Source passage:
Start of Block

Major Kelly Freitag lowers himself into the entrance of the dome housing the CDK 14 space telescope, situated a couple of hundred metres outside of Barker College, south of the airfield perimeter.

As the Director of Space, RCAF Barker College Canadian Armed Forces, Maj Freitag was not only responsible for purchasing the telescope from PlaneWave Instruments (based in Adrian, Missouri), but also for setting the telescope up.


He emerges from inside a small circular space about seven feet high.


The telescope is situated on an L-350 mount, which, is on a concrete pile approximately fourteen feet in the ground. This pile isolates the telescope from all vibration that might emerge as people tread on the rough wood floor.


A laptop computer sits on a metal table against one part of the concave interior. A WiFi system inside the dome connects the computer to the telescope. The computer’s software system allows the telescope to be focused on almost any object the user would like to track.


“From the telescope, we have a camera, a ZWO 6200 Pro,” Maj Freitag reports. “It’s one of the more advanced telescope imaging systems.”


Attached to the telescope is a filter wheelwhich houses seven different filters. “The filters help remove some of the light pollution,” Maj Freitag, who studied physics and mathematics at a university in Ontario, explains.


“Then we have the red, green and blue filters. If you combine those three colours together you can get a colour image.”


The optical tube itself is the CDK (Corrected Dall-Kirkham), he adds.


The optical design “is an innovative solution for unsurpassed astroimaging quality at an affordable price,” says the PlaneWave website.


“The CDK telescope design provides excellent imaging with large format CCD cameras while remaining superb for visual use.”


The main light comes in and bounces out of the primary mirror to the secondary mirror and back down to a tiny hole or aperture, where it’s focused, says Maj Freitag, noting that it’s about a two and half metre focal length.


“We can see everything on the computer screen.”


The project total was $32,000 (USD), “which was pretty inexpensive when you’re trying to do it yourself,” he says.


“But, we saved on the labour.”


Maj Freitag and his team, Major Glenn Dean and Sergeant Manlio De Monte, use the space telescope in their Space Professional Operations Course (SPOC).


Beside instructor professional development and knowledge building, the telescope will also help students in the SPOC, Maj Freitag says.


“The telescope will help students understand space situational awareness better, understand the use of electromagnetic spectrum, spacecraft tracking fundamentals and the limits of the use of radar tracking and how analysis of light collection can complement traditional spacecraft tracking fundamentals,” he adds, noting that there are plans for similar telescopes at other CAF bases over the next few years to aid in space situational awareness.

End of Block

Problem statement: Write out the passage of the telescope article from "Maj Freitag and" to "Operations Course (SPOC).". Rely only on the telescope article to complete this work.

Dataset entries:
Start of Block

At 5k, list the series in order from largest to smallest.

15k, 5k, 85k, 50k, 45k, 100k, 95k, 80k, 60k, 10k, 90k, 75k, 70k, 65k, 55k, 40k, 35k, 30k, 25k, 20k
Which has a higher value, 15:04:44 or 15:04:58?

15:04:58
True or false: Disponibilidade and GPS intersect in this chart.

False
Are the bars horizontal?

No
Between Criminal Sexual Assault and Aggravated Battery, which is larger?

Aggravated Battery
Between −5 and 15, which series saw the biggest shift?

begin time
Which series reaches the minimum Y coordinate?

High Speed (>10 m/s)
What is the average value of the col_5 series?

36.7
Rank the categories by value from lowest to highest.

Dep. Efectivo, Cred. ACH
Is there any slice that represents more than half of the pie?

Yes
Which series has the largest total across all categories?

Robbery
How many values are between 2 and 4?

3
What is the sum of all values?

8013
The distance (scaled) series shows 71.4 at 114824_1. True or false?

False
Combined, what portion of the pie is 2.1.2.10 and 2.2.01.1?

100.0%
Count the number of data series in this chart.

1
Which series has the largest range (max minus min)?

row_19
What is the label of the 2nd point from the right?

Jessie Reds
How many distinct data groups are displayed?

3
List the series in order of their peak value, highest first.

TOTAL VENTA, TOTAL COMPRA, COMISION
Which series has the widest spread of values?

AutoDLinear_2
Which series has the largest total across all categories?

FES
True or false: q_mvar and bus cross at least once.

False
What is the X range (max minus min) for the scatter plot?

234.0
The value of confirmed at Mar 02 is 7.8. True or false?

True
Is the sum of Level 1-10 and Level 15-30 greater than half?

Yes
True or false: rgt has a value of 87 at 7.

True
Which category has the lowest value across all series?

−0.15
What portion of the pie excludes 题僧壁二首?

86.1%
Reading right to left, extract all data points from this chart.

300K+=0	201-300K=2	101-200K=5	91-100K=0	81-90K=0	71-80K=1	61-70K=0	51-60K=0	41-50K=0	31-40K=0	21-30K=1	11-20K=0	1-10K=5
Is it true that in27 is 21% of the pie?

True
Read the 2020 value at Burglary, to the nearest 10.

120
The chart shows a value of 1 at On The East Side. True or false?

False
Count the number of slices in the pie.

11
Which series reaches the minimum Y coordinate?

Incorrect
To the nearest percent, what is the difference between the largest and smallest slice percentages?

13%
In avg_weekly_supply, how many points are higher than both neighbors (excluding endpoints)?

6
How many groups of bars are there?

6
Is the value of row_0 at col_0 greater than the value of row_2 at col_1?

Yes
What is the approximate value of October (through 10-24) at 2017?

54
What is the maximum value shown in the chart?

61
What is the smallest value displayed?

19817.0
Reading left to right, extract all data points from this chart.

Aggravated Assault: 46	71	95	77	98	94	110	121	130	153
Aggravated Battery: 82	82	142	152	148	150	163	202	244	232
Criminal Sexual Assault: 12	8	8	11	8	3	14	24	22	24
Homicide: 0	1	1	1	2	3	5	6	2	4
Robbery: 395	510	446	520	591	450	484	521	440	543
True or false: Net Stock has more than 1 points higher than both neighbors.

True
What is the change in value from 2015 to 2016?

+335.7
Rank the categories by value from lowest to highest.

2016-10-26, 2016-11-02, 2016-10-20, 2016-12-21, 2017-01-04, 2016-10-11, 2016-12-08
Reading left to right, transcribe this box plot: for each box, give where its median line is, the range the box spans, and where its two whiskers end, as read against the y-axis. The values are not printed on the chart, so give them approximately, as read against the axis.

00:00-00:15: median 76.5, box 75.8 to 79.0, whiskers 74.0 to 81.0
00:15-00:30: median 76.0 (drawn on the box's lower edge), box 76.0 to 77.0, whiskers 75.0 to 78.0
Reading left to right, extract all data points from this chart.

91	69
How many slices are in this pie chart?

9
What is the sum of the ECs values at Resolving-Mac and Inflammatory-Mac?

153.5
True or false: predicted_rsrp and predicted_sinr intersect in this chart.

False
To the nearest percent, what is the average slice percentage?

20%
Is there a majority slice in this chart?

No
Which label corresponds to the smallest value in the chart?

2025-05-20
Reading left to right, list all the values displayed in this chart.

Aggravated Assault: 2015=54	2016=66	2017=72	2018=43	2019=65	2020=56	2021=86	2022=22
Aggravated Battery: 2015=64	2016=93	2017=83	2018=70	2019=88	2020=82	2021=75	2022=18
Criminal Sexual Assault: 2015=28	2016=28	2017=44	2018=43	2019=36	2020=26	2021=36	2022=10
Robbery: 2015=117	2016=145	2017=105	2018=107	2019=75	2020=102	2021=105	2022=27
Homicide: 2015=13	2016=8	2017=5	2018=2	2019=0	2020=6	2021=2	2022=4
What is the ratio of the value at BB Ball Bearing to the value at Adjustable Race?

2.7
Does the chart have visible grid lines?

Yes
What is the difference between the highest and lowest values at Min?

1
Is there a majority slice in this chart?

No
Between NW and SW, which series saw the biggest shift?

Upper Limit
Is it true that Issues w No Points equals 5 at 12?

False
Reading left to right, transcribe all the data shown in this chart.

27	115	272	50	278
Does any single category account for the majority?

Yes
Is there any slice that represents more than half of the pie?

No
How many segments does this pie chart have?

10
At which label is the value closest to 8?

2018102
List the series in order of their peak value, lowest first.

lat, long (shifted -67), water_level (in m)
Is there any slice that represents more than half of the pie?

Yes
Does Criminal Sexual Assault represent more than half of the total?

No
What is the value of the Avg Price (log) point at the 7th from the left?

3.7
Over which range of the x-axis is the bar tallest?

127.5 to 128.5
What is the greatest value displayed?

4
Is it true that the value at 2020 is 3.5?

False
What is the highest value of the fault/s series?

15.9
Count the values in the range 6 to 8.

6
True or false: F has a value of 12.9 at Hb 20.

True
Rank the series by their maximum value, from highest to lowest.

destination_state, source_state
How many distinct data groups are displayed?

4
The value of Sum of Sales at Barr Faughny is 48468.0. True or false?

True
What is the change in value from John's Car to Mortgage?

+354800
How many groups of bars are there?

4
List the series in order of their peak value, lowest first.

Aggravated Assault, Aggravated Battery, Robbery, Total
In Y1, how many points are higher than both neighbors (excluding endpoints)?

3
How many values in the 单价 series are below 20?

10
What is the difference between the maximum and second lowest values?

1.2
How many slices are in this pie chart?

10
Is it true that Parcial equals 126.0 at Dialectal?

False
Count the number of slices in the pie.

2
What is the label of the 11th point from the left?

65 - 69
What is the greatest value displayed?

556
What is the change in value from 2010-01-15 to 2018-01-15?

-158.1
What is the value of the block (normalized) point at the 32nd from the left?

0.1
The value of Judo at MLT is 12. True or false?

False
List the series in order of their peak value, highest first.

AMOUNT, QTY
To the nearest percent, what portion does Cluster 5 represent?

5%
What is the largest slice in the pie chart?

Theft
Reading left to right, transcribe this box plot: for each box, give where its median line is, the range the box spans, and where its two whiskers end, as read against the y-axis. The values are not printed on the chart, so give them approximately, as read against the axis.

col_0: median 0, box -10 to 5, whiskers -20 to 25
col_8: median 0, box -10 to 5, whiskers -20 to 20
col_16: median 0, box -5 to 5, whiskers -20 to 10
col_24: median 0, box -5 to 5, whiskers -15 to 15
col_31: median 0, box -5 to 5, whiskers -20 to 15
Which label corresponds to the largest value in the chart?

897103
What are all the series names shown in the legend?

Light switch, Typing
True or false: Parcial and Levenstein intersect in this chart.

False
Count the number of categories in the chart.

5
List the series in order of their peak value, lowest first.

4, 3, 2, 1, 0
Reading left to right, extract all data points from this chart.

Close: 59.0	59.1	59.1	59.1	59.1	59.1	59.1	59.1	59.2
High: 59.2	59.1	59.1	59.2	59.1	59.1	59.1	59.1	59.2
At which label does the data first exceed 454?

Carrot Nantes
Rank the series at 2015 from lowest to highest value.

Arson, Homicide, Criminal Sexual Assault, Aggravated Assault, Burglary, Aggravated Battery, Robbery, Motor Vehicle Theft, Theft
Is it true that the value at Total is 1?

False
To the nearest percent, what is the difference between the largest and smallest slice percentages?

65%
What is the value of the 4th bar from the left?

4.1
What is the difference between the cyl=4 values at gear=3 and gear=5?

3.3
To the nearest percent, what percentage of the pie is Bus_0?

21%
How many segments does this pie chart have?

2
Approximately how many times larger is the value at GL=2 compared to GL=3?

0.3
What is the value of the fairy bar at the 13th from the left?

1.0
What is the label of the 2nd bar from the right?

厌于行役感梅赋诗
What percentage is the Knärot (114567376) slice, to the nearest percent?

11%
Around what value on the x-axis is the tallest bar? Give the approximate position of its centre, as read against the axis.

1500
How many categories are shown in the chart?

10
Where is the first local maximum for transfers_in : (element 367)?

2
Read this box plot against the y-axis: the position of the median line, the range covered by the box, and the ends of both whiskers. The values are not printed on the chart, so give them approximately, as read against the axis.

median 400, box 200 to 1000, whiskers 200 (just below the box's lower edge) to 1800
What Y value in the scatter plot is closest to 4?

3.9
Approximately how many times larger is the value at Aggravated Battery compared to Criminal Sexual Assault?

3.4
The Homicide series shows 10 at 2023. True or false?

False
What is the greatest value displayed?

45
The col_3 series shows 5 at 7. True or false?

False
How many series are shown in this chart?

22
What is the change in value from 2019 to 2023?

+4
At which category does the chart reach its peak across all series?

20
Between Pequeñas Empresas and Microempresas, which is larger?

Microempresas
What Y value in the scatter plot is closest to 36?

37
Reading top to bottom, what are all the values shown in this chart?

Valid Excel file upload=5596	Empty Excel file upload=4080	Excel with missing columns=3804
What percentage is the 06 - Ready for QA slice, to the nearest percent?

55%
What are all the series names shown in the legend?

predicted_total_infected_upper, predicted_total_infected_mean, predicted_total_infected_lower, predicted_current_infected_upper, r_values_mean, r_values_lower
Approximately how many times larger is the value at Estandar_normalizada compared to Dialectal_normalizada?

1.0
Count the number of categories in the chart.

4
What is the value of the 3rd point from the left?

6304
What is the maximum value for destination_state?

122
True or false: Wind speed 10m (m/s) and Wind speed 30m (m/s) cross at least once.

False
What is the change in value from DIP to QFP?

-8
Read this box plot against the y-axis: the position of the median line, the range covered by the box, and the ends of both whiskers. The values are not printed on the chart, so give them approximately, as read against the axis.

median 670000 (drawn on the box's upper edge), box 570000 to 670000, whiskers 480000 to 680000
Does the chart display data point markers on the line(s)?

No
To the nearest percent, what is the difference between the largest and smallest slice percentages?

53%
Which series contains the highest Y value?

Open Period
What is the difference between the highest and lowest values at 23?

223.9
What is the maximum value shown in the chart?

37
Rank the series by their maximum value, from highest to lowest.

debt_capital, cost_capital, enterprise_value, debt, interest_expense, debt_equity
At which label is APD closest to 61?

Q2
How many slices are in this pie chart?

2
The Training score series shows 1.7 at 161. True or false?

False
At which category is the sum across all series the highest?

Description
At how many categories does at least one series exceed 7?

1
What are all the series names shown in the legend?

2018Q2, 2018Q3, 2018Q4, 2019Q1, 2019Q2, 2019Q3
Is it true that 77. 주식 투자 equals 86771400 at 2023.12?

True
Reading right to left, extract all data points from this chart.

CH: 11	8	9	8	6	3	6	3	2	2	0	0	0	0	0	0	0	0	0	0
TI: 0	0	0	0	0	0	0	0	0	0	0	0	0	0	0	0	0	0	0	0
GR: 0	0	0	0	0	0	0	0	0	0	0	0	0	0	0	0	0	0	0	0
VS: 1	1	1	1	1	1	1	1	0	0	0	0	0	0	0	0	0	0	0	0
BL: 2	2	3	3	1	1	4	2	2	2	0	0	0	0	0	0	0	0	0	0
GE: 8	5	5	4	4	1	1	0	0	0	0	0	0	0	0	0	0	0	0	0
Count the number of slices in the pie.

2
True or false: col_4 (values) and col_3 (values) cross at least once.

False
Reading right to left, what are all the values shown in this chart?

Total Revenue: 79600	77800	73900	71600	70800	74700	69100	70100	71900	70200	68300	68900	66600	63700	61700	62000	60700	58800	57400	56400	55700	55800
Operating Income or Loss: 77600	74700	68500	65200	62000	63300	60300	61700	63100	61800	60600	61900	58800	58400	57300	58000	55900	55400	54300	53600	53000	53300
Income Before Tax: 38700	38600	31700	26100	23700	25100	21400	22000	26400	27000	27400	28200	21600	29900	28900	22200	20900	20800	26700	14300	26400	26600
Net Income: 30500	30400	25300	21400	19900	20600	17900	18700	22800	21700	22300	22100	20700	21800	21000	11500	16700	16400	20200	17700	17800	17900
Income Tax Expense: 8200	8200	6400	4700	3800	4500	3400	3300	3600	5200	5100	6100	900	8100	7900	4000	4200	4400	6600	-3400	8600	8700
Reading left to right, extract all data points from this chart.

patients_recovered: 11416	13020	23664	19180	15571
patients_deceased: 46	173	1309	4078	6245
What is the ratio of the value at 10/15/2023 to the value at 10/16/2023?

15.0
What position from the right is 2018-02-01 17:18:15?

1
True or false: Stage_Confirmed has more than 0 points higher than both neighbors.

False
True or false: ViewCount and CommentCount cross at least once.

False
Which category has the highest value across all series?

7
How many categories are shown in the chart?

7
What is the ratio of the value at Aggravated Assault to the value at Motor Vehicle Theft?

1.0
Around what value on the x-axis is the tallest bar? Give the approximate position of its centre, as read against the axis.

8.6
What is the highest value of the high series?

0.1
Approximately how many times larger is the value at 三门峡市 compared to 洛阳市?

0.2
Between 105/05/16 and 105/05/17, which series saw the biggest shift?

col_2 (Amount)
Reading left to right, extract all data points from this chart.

End of Block

Task answer:
Maj Freitag and his team, Major Glenn Dean and Sergeant Manlio De Monte, use the space telescope in their Space Professional Operations Course (SPOC).